WHAT NEEDS TO BE DONE - Work through the entries that follow and state how many lines contain the word "Right". Only the number is wanted.

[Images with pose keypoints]

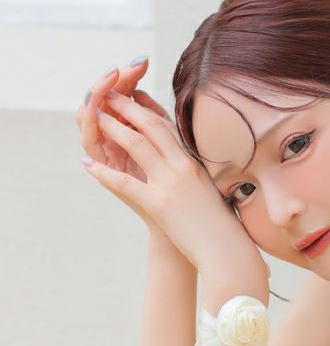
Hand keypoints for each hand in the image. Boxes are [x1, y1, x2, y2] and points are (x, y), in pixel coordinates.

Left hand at [80, 83, 266, 282]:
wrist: (226, 250)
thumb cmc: (219, 225)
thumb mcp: (207, 190)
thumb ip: (193, 173)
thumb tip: (181, 163)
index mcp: (193, 163)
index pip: (168, 127)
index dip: (147, 109)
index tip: (133, 97)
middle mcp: (182, 167)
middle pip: (150, 127)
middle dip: (127, 108)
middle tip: (109, 95)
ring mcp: (170, 184)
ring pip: (137, 145)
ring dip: (113, 128)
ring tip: (97, 117)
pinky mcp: (158, 205)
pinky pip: (124, 182)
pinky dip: (103, 173)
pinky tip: (88, 165)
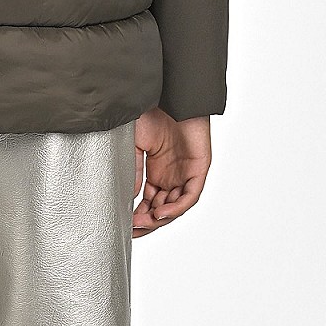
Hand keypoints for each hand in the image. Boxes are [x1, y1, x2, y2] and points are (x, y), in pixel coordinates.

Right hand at [133, 108, 211, 237]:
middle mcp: (173, 175)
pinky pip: (190, 195)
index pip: (149, 202)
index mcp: (157, 171)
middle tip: (133, 230)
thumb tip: (129, 198)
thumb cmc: (152, 113)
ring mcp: (186, 172)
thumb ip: (133, 171)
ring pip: (176, 206)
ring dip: (160, 218)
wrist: (169, 94)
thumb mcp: (135, 146)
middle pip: (163, 209)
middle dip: (148, 222)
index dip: (138, 216)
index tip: (125, 226)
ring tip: (144, 224)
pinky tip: (161, 213)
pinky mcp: (199, 168)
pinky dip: (176, 207)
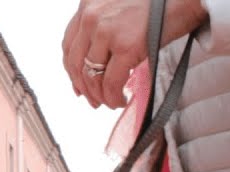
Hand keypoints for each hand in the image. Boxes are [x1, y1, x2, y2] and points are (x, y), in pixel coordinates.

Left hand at [62, 0, 207, 108]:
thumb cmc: (161, 2)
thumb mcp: (120, 7)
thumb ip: (102, 26)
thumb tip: (93, 61)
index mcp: (89, 4)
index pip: (69, 44)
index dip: (71, 70)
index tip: (78, 84)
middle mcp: (92, 16)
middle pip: (76, 63)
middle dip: (84, 87)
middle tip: (93, 100)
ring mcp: (107, 31)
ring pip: (92, 76)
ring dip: (99, 95)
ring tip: (109, 102)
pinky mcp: (125, 46)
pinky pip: (111, 83)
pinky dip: (113, 98)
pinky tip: (120, 101)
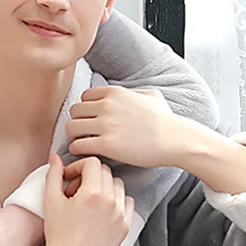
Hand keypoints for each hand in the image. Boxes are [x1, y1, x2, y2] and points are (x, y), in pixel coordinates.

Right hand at [38, 154, 133, 245]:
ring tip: (89, 199)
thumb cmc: (58, 235)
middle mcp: (110, 201)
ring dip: (104, 185)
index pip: (92, 163)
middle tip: (75, 190)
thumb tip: (55, 157)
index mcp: (92, 192)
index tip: (69, 177)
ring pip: (118, 185)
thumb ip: (54, 175)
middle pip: (105, 172)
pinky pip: (127, 202)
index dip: (78, 166)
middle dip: (89, 175)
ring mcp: (120, 214)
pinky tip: (103, 209)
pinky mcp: (125, 226)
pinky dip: (117, 200)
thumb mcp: (51, 201)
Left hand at [66, 86, 186, 167]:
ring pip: (71, 127)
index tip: (92, 120)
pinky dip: (78, 150)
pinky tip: (88, 153)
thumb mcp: (151, 96)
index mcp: (114, 92)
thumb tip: (127, 93)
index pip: (84, 97)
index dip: (87, 109)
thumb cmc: (166, 120)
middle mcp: (106, 106)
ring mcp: (105, 125)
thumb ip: (133, 92)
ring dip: (75, 136)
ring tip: (84, 143)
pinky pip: (77, 145)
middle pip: (74, 111)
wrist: (175, 139)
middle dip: (79, 122)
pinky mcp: (106, 145)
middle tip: (86, 133)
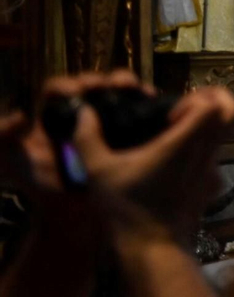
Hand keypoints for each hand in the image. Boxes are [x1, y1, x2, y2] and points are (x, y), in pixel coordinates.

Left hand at [0, 71, 143, 209]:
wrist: (72, 217)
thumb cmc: (40, 190)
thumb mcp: (12, 163)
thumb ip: (3, 139)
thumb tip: (22, 114)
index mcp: (52, 117)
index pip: (59, 89)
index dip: (69, 84)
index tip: (78, 91)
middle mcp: (80, 118)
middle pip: (94, 86)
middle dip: (106, 79)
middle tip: (115, 85)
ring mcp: (106, 127)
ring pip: (118, 95)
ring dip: (130, 87)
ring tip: (139, 89)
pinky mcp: (127, 139)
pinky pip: (138, 116)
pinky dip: (149, 106)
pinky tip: (155, 102)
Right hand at [42, 76, 233, 237]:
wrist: (154, 250)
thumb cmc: (129, 209)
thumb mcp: (99, 171)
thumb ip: (88, 138)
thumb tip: (84, 112)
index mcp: (186, 143)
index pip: (216, 105)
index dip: (197, 99)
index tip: (171, 113)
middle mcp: (207, 153)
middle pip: (233, 114)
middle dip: (212, 103)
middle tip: (181, 112)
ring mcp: (213, 172)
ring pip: (223, 136)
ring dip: (201, 129)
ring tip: (168, 139)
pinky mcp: (211, 188)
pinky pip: (212, 159)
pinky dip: (197, 153)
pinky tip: (169, 165)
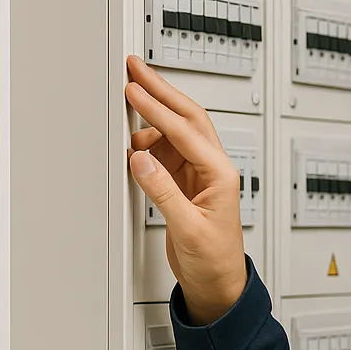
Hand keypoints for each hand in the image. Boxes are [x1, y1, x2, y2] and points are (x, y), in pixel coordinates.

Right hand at [124, 55, 246, 323]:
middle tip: (135, 67)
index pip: (186, 132)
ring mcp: (199, 174)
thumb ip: (164, 192)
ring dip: (154, 115)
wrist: (218, 282)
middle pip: (187, 118)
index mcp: (221, 175)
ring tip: (130, 101)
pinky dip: (149, 140)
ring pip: (177, 131)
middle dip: (161, 90)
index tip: (135, 90)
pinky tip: (135, 138)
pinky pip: (167, 151)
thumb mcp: (188, 228)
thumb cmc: (215, 259)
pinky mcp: (185, 183)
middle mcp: (213, 169)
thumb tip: (142, 159)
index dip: (158, 108)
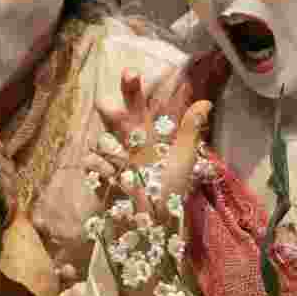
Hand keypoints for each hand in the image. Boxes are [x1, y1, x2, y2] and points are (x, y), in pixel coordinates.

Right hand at [95, 69, 211, 223]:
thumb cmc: (169, 189)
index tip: (131, 72)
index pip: (137, 104)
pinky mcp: (98, 174)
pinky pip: (90, 162)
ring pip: (101, 139)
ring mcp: (110, 157)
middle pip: (110, 114)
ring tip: (127, 166)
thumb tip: (206, 102)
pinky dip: (102, 169)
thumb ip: (189, 130)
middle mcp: (126, 141)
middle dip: (109, 110)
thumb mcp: (184, 158)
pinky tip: (113, 177)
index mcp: (146, 133)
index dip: (132, 88)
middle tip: (109, 109)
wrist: (155, 222)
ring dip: (113, 152)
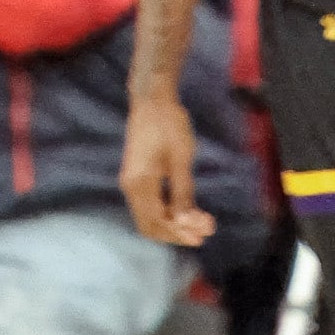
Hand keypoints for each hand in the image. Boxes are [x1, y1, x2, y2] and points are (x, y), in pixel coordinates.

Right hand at [120, 93, 214, 247]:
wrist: (152, 99)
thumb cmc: (168, 125)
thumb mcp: (180, 159)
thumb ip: (182, 193)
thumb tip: (186, 224)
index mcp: (139, 183)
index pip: (157, 221)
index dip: (180, 233)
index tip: (203, 236)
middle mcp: (130, 186)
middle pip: (150, 225)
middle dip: (177, 232)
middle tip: (204, 231)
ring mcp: (131, 181)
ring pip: (150, 216)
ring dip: (174, 223)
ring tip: (200, 221)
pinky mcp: (137, 176)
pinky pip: (150, 204)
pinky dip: (167, 211)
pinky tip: (187, 209)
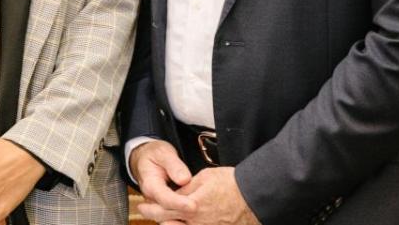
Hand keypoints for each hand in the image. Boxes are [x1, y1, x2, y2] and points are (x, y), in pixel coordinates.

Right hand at [129, 140, 196, 216]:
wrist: (146, 158)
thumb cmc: (155, 154)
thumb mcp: (163, 153)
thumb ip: (174, 165)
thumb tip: (184, 179)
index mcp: (150, 184)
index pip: (164, 198)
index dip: (179, 203)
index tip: (193, 205)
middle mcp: (152, 198)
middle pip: (167, 212)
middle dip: (184, 212)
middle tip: (201, 208)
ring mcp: (158, 204)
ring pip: (171, 216)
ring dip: (186, 214)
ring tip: (202, 209)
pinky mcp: (166, 206)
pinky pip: (175, 213)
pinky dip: (186, 212)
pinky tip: (199, 208)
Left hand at [137, 167, 259, 224]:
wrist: (254, 196)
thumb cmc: (231, 184)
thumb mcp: (205, 177)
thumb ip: (187, 187)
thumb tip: (175, 192)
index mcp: (192, 205)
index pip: (164, 208)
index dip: (151, 207)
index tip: (143, 204)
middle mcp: (197, 221)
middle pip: (169, 221)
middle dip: (155, 216)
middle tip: (146, 210)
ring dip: (170, 223)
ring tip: (163, 218)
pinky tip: (180, 222)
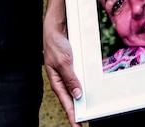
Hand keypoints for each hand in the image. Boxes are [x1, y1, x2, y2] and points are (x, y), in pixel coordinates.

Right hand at [44, 9, 82, 125]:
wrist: (57, 26)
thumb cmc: (55, 43)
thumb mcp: (64, 62)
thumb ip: (70, 78)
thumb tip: (77, 94)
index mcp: (56, 80)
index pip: (65, 101)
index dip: (71, 114)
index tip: (77, 125)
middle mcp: (62, 78)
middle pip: (70, 98)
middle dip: (76, 110)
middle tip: (84, 120)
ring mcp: (67, 72)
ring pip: (75, 88)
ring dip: (81, 98)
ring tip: (88, 109)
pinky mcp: (73, 65)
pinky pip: (79, 77)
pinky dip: (84, 84)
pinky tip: (89, 90)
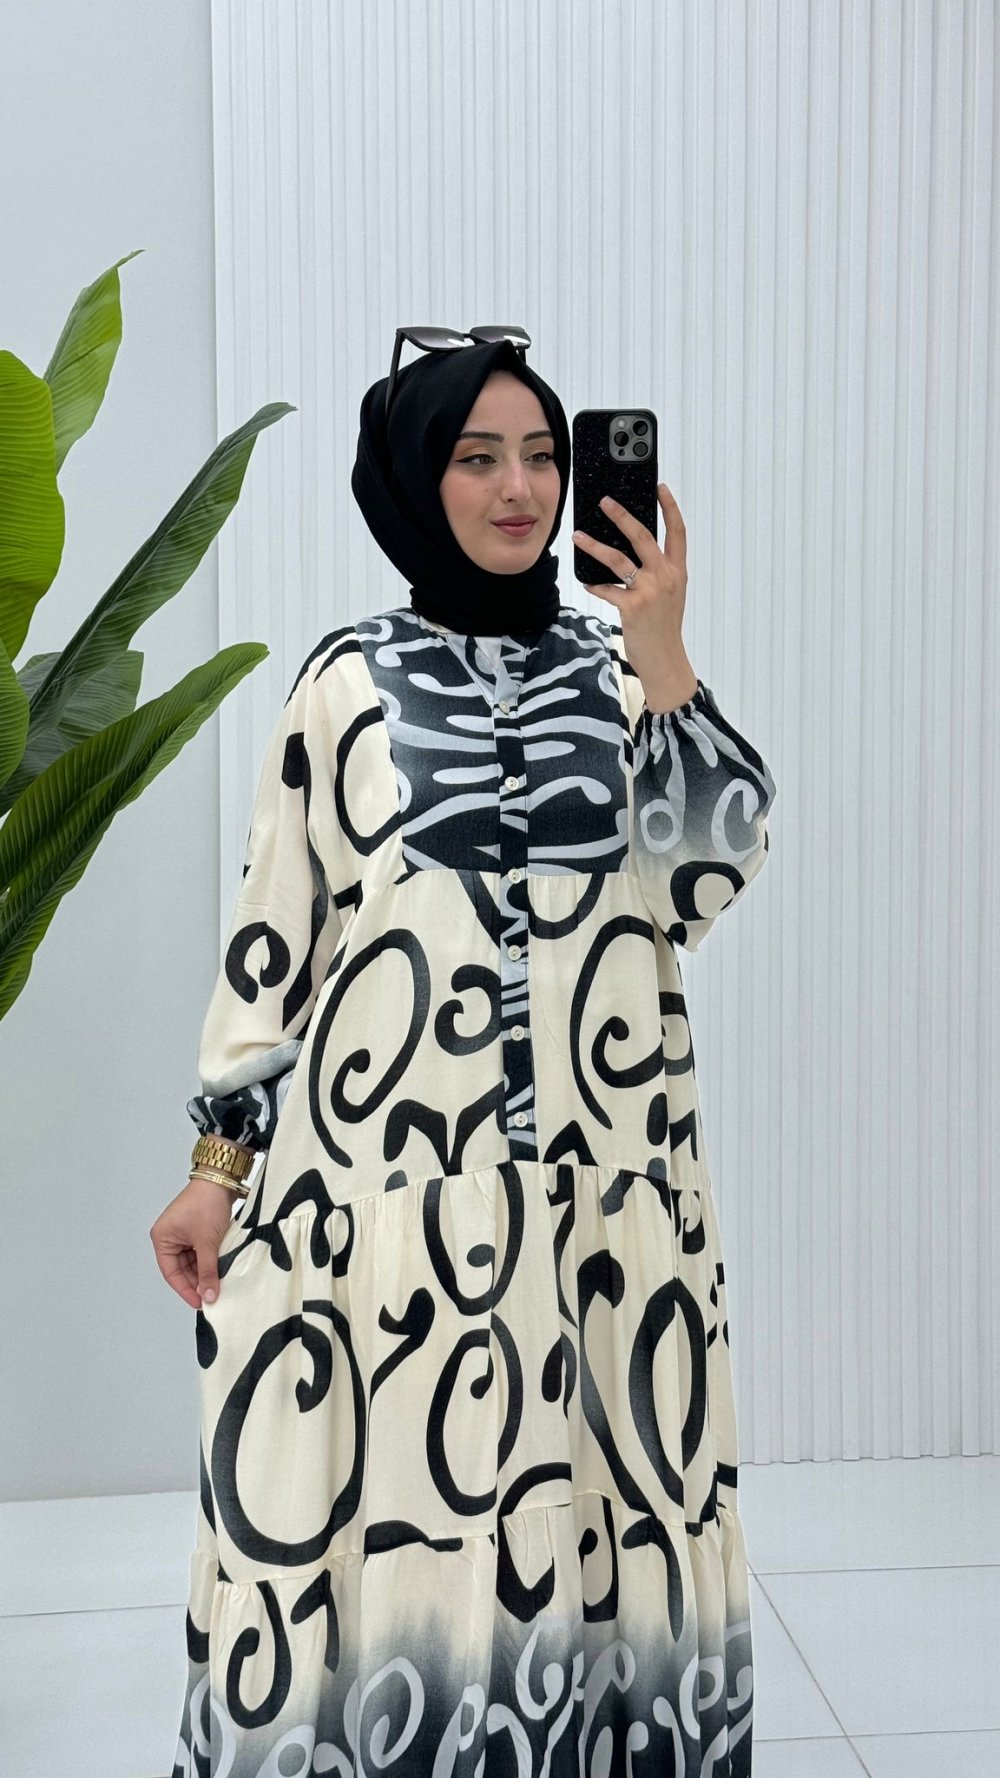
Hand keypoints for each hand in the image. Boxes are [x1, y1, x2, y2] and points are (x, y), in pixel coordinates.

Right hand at [149, 1175, 240, 1310]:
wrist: (222, 1179)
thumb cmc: (206, 1203)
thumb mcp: (207, 1243)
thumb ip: (208, 1271)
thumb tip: (209, 1295)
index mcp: (162, 1238)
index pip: (171, 1273)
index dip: (185, 1290)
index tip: (199, 1303)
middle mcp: (170, 1237)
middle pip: (182, 1269)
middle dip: (197, 1282)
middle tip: (212, 1297)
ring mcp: (184, 1234)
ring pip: (193, 1262)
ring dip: (205, 1272)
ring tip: (218, 1285)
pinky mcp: (197, 1231)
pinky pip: (201, 1253)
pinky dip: (210, 1261)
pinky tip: (220, 1271)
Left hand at [572, 483, 698, 710]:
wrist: (665, 659)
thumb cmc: (664, 627)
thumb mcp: (670, 594)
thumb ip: (658, 572)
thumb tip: (632, 553)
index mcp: (677, 571)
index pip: (677, 532)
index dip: (670, 507)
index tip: (660, 487)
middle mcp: (666, 576)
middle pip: (643, 536)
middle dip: (622, 515)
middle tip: (605, 501)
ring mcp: (649, 591)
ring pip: (618, 559)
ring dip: (594, 546)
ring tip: (578, 536)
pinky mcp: (632, 607)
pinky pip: (607, 589)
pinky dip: (595, 584)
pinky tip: (587, 581)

SOLUTION - 9